(Dataset entries)
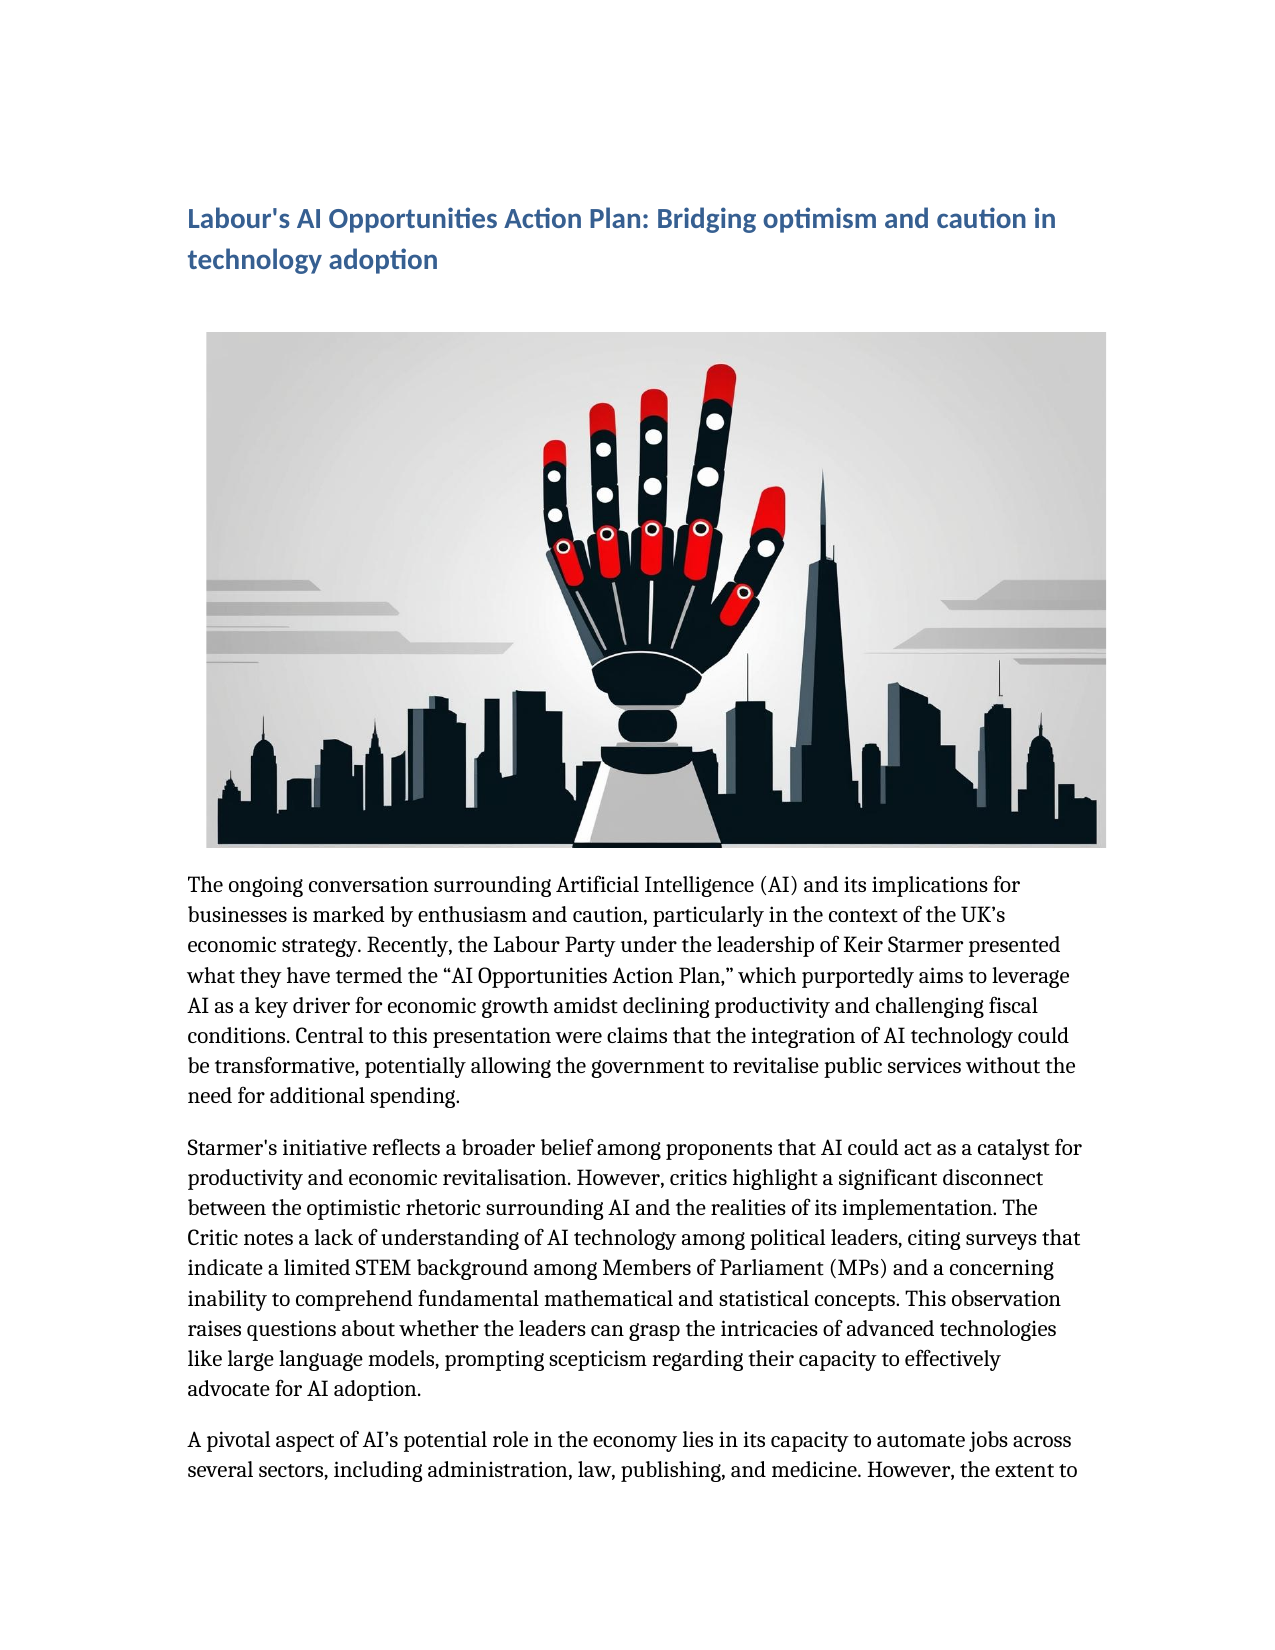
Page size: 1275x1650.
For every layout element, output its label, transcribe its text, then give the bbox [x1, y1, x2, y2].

picture [206, 332, 1107, 848]
text The ongoing conversation surrounding Artificial Intelligence (AI) and its implications for businesses is marked by enthusiasm and caution, particularly in the context of the UK’s economic strategy. Recently, the Labour Party under the leadership of Keir Starmer presented what they have termed the “AI Opportunities Action Plan,” which purportedly aims to leverage AI as a key driver for economic growth amidst declining productivity and challenging fiscal conditions. Central to this presentation were claims that the integration of AI technology could be transformative, potentially allowing the government to revitalise public services without the need for additional spending. [187, 872, 1087, 1110]
text Starmer's initiative reflects a broader belief among proponents that AI could act as a catalyst for productivity and economic revitalisation. However, critics highlight a significant disconnect between the optimistic rhetoric surrounding AI and the realities of its implementation. The Critic notes a lack of understanding of AI technology among political leaders, citing surveys that indicate a limited STEM background among Members of Parliament (MPs) and a concerning inability to comprehend fundamental mathematical and statistical concepts. This observation raises questions about whether the leaders can grasp the intricacies of advanced technologies like large language models, prompting scepticism regarding their capacity to effectively advocate for AI adoption. [187, 1134, 1087, 1402]
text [187, 1427, 1087, 1484]
subtitle Labour's AI Opportunities Action Plan: Bridging optimism and caution in technology adoption [187, 200, 1087, 277]
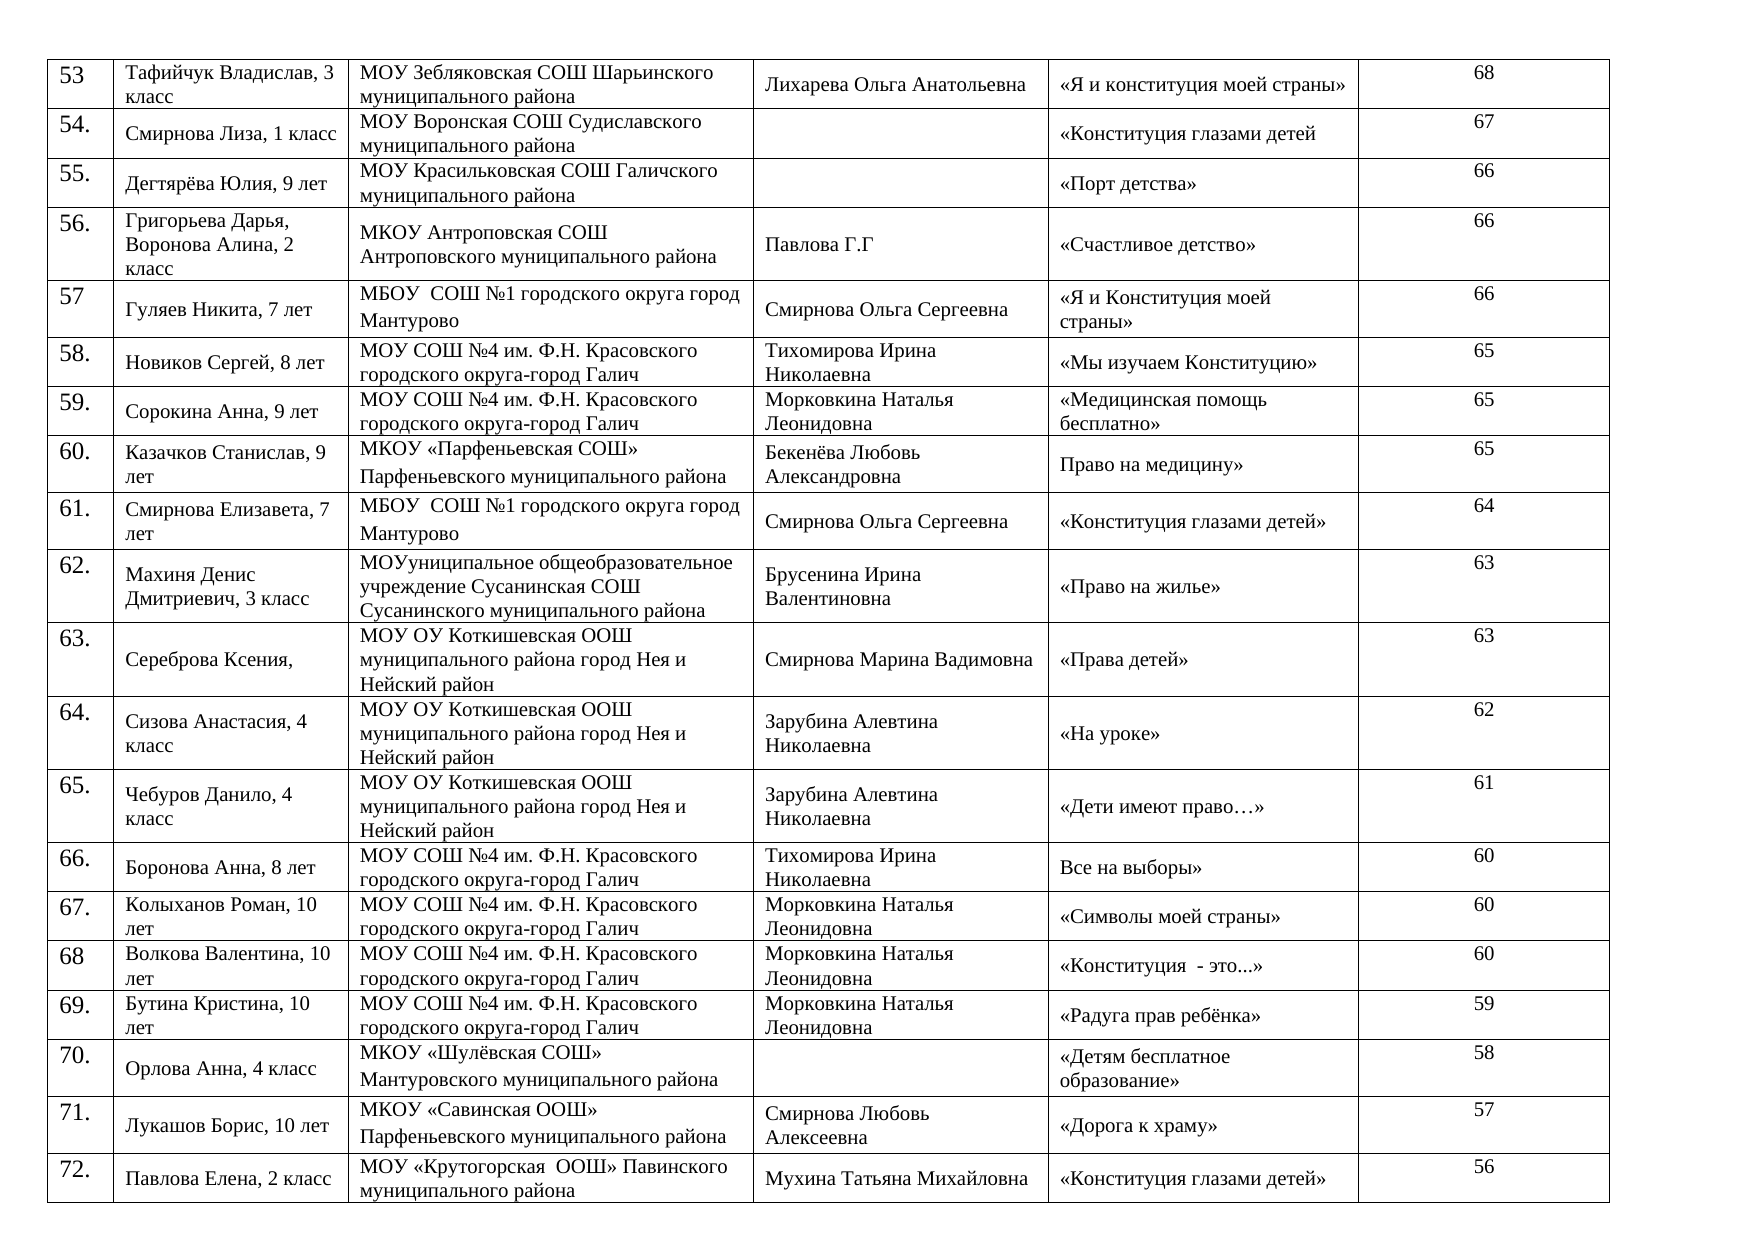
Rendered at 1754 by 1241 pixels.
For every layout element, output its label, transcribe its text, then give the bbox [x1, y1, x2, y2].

▶ Exercise requirements
Without the images, print all of the lines above exactly.

▶ Completed exercise
Page size: 1275x1650.
For every layout element, output its label, transcribe its text, then give the bbox [x1, y1, x2, y2].

picture [206, 332, 1107, 848]
text The ongoing conversation surrounding Artificial Intelligence (AI) and its implications for businesses is marked by enthusiasm and caution, particularly in the context of the UK’s economic strategy. Recently, the Labour Party under the leadership of Keir Starmer presented what they have termed the “AI Opportunities Action Plan,” which purportedly aims to leverage AI as a key driver for economic growth amidst declining productivity and challenging fiscal conditions. Central to this presentation were claims that the integration of AI technology could be transformative, potentially allowing the government to revitalise public services without the need for additional spending. [187, 872, 1087, 1110]
text Starmer's initiative reflects a broader belief among proponents that AI could act as a catalyst for productivity and economic revitalisation. However, critics highlight a significant disconnect between the optimistic rhetoric surrounding AI and the realities of its implementation. The Critic notes a lack of understanding of AI technology among political leaders, citing surveys that indicate a limited STEM background among Members of Parliament (MPs) and a concerning inability to comprehend fundamental mathematical and statistical concepts. This observation raises questions about whether the leaders can grasp the intricacies of advanced technologies like large language models, prompting scepticism regarding their capacity to effectively advocate for AI adoption. [187, 1134, 1087, 1402]
text [187, 1427, 1087, 1484]
subtitle Labour's AI Opportunities Action Plan: Bridging optimism and caution in technology adoption [187, 200, 1087, 277]
Rendered at 1754 by 1241 pixels.
For every layout element, output its label, transcribe its text, then give the bbox [x1, y1, x2, y2].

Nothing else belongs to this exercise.